Kutipan sumber>
Tuh khan, asalnya itu perayaan orang kafir, gak ada sangkut pautnya dengan islam, peringatan tahun baru (New Year Anniversary) itu merupakan syiar kaum kuffâr. Karena, tidaklah peringatan ini dirayakan, melainkan ia satu paket dengan peringatan natal (christmas). Kita sering lihat dan mendengar, bahwa tahni`ah (ucapan selamat) kaum Nasrani adalah : “Marry Christmas and Happy New Year”, “Selamat Natal dan Tahun Baru”. Namun, tunggu dulu. Tidak itu saja… Ternyata kaum pagan Persia yang beragama Majusî (penyembah api), menjadikan tanggal 1 Januari sebagai hari raya mereka yang dikenal dengan hari Nairuz atau Nurus.

Baris data>
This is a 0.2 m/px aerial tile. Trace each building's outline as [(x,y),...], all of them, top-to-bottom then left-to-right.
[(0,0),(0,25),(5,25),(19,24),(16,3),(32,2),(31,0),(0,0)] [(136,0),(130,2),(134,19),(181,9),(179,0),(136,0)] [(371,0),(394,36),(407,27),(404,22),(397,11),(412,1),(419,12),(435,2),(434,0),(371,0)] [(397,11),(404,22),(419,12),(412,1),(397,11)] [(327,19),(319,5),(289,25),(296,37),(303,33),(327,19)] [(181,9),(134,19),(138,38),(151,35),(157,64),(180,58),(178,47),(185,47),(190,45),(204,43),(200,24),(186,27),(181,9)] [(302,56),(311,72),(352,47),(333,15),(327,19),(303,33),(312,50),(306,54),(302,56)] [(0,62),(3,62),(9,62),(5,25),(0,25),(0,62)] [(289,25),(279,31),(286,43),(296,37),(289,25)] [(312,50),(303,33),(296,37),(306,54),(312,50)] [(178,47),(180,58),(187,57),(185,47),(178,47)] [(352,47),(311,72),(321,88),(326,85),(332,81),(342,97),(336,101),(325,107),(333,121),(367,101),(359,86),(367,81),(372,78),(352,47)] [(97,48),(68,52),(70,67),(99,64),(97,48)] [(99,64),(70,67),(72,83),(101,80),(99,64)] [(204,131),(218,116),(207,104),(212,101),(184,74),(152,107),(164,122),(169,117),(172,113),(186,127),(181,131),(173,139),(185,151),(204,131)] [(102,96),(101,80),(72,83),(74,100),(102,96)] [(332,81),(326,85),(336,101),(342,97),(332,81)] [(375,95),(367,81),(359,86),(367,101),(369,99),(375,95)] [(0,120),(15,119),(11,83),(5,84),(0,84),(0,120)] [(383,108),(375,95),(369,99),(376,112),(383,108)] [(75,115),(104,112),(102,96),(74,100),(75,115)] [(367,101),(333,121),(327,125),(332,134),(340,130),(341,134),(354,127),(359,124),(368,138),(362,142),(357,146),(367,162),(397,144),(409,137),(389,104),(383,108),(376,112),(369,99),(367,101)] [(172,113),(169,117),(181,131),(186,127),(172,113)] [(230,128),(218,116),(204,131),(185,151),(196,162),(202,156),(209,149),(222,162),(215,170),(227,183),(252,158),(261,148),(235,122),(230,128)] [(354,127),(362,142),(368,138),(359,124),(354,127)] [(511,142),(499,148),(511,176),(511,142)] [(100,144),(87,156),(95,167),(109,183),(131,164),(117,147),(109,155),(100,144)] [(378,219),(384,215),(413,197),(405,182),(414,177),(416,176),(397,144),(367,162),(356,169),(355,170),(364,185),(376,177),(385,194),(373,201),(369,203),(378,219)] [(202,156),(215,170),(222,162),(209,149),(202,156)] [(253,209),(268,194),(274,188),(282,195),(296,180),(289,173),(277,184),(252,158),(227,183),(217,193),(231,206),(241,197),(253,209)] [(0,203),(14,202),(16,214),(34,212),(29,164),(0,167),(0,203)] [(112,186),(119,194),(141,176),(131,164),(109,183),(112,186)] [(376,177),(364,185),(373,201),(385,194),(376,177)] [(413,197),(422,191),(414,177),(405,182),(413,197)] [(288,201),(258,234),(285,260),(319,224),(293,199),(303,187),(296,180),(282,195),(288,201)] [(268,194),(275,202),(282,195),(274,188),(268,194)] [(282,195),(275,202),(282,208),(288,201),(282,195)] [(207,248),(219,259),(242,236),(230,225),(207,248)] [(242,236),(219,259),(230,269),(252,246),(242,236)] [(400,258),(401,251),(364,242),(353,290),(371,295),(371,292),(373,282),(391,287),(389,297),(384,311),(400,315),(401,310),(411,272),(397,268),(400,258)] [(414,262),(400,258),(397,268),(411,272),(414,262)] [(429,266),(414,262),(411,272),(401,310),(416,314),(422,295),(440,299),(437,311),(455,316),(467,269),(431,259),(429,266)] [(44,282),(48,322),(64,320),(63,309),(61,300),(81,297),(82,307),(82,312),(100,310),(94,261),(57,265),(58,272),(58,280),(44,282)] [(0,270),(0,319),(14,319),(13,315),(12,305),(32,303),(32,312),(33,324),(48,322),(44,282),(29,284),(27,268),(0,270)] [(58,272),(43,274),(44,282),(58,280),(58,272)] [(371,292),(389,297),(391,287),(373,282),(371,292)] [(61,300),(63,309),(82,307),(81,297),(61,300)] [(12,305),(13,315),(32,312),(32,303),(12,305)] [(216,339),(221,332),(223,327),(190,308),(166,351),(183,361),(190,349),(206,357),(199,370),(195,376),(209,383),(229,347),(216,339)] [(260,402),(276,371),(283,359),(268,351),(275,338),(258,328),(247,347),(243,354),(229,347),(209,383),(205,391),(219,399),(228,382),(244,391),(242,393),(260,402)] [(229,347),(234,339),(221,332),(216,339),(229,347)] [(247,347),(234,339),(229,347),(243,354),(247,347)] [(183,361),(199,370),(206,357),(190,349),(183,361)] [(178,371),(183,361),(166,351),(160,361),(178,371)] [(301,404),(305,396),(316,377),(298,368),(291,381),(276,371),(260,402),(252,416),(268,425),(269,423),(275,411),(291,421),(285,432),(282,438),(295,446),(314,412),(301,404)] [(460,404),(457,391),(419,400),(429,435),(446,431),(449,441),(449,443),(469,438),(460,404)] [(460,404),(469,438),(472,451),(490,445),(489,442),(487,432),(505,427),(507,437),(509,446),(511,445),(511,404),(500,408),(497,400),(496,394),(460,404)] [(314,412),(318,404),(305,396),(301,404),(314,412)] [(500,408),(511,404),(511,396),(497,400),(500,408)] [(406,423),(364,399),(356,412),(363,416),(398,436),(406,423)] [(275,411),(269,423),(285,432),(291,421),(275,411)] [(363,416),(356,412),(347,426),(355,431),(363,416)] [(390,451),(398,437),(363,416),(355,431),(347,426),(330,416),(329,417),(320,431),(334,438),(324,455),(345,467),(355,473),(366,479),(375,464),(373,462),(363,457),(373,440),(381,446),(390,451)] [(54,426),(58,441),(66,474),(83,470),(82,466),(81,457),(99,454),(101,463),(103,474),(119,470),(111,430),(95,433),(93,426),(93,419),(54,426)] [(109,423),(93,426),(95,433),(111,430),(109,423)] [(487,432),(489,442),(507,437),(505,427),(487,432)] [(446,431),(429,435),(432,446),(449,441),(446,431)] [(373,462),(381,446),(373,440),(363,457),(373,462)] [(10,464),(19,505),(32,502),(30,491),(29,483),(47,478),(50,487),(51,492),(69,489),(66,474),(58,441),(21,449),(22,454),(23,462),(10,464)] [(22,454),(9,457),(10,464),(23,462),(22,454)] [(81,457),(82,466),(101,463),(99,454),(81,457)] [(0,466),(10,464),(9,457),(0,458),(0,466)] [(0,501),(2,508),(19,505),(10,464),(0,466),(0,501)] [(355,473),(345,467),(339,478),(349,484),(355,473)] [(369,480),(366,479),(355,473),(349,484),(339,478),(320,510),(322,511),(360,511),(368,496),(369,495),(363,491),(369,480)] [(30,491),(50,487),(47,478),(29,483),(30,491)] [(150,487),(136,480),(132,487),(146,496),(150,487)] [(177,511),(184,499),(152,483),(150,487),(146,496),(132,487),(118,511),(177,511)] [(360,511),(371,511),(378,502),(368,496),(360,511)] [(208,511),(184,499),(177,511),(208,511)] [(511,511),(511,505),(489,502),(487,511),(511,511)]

Tujuan latihan> Tuliskan ulang bagian kutipan sumber mulai dari "Tuh khan, asalnya" sampai "Nairuz atau Nurus." tanpa mengubah satu kata pun.

Hasil tugas>
Tuh khan, asalnya itu perayaan orang kafir, gak ada sangkut pautnya dengan islam, peringatan tahun baru (New Year Anniversary) itu merupakan syiar kaum kuffâr. Karena, tidaklah peringatan ini dirayakan, melainkan ia satu paket dengan peringatan natal (christmas). Kita sering lihat dan mendengar, bahwa tahni`ah (ucapan selamat) kaum Nasrani adalah : “Marry Christmas and Happy New Year”, “Selamat Natal dan Tahun Baru”. Namun, tunggu dulu. Tidak itu saja… Ternyata kaum pagan Persia yang beragama Majusî (penyembah api), menjadikan tanggal 1 Januari sebagai hari raya mereka yang dikenal dengan hari Nairuz atau Nurus.